— What you need to do —
(1) Please set down the passage of the forum thread from "Bitcoin => Development" to "few days back.", copying it word for word.
(2) Answer these questions from the forum thread:
(a) How many active wallets did someone mention a few days back?
(b) How many nodes connected does TierNolan report?
(c) What kind of network does DannyHamilton call the bitcoin network?

— Text for analysis —
☆ ☆ ☆ ☆ ☆

Bitcoin Forum

Bitcoin => Development & Technical Discussion => Topic started by: TierNolan on February 17, 2013, 11:30:37 PM



Title: Number of clients in the network
Post by: TierNolan on February 17, 2013, 11:30:37 PM
Is there an estimate of how many clients there are in the network?


Title: Re: Number of clients in the network
Post by: vdragon on February 17, 2013, 11:39:33 PM
Is there an estimate of how many clients there are in the network?

 Someone mentioned 50000 active wallets few days back.


Title: Re: Number of clients in the network
Post by: DannyHamilton on February 17, 2013, 11:43:49 PM
Is there an estimate of how many clients there are in the network?

http://blockchain.info/nodes-globe?series=onlineNow


http://blockchain.info/ip-log


Title: Re: Number of clients in the network
Post by: TierNolan on February 18, 2013, 12:58:12 AM
http://blockchain.info/nodes-globe?series=onlineNow

http://blockchain.info/ip-log

Thanks for the info.

It says 1459 nodes connected.  Is that total, or just who they have connected to?


Title: Re: Number of clients in the network
Post by: DannyHamilton on February 18, 2013, 01:08:54 AM
Since the bitcoin network is peer-to-peer there is no way to know exactly how many nodes there are.

☆ ☆ ☆ ☆ ☆

Saved entries:
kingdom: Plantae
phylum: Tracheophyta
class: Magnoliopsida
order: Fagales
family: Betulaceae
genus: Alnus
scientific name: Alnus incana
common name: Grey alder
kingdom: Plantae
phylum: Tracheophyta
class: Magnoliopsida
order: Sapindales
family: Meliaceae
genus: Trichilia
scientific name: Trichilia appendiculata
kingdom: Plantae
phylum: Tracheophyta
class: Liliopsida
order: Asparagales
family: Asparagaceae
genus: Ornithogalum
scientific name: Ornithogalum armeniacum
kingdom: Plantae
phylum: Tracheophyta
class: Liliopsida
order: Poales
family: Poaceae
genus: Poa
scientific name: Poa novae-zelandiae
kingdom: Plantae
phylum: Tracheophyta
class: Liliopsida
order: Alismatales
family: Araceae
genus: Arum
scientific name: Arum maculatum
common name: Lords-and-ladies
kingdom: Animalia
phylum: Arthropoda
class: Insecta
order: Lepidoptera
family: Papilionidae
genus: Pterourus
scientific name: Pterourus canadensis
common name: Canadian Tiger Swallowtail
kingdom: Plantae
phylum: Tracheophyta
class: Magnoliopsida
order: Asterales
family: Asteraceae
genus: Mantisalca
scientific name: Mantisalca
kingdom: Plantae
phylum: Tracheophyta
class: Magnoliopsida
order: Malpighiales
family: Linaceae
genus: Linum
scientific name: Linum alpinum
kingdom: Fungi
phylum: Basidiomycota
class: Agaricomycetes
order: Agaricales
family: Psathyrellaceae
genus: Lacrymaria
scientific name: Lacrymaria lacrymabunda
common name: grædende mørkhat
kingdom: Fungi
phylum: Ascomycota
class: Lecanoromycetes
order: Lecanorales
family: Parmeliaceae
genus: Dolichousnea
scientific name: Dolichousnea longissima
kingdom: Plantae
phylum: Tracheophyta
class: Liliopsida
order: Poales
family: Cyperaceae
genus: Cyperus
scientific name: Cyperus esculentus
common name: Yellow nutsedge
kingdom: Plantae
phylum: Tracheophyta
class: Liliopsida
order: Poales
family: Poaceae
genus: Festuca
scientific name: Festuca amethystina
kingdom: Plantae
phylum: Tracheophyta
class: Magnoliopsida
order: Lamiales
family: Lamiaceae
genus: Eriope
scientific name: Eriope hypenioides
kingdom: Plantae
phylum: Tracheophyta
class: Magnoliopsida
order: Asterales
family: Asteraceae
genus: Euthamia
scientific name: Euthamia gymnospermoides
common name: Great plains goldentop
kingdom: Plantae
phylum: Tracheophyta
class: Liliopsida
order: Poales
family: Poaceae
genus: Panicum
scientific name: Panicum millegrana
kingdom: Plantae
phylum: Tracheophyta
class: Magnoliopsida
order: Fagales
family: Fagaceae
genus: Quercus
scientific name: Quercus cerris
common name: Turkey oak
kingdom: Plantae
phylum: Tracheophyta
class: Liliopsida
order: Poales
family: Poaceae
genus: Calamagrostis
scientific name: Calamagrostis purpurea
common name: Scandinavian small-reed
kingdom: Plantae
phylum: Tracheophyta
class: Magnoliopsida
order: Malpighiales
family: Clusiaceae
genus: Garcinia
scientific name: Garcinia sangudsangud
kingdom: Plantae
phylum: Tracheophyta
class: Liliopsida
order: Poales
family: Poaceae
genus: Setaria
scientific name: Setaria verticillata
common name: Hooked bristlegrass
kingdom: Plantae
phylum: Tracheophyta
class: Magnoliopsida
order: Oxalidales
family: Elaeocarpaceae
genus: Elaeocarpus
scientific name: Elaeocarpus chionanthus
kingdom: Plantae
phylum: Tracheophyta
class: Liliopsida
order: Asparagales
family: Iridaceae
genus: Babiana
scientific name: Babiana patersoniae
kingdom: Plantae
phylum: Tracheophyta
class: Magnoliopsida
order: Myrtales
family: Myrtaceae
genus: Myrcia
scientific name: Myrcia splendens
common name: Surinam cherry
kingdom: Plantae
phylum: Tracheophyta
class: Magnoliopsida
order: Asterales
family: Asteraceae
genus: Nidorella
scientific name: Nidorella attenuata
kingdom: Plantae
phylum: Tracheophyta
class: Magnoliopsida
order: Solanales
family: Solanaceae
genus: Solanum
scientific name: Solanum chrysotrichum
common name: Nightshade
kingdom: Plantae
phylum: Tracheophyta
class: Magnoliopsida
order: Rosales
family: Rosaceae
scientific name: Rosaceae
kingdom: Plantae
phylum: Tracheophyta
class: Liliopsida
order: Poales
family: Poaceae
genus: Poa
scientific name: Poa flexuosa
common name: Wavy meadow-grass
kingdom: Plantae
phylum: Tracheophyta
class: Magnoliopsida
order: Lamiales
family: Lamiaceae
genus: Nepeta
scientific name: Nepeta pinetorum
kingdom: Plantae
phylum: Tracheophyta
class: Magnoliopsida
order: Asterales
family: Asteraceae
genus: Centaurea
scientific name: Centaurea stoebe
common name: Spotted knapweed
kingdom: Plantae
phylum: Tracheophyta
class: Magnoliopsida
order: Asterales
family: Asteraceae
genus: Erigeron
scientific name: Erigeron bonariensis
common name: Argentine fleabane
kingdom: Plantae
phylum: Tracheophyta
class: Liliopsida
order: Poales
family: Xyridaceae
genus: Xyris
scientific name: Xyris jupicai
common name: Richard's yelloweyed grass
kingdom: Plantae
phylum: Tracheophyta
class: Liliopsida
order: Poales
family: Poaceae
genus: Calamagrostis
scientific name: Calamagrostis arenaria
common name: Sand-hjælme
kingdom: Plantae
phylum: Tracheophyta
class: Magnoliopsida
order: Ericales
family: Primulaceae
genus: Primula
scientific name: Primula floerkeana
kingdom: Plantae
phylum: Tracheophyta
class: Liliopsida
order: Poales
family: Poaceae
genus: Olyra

☆ ☆ ☆ ☆ ☆

— Answers given —
(1)
Bitcoin => Development & Technical Discussion => Topic started by: TierNolan on February 17, 2013, 11:30:37 PM



Title: Number of clients in the network
Post by: TierNolan on February 17, 2013, 11:30:37 PM
Is there an estimate of how many clients there are in the network?


Title: Re: Number of clients in the network
Post by: vdragon on February 17, 2013, 11:39:33 PM
Is there an estimate of how many clients there are in the network?

 Someone mentioned 50000 active wallets few days back.

(2)
(a) 50000
(b) 1459
(c) Peer-to-peer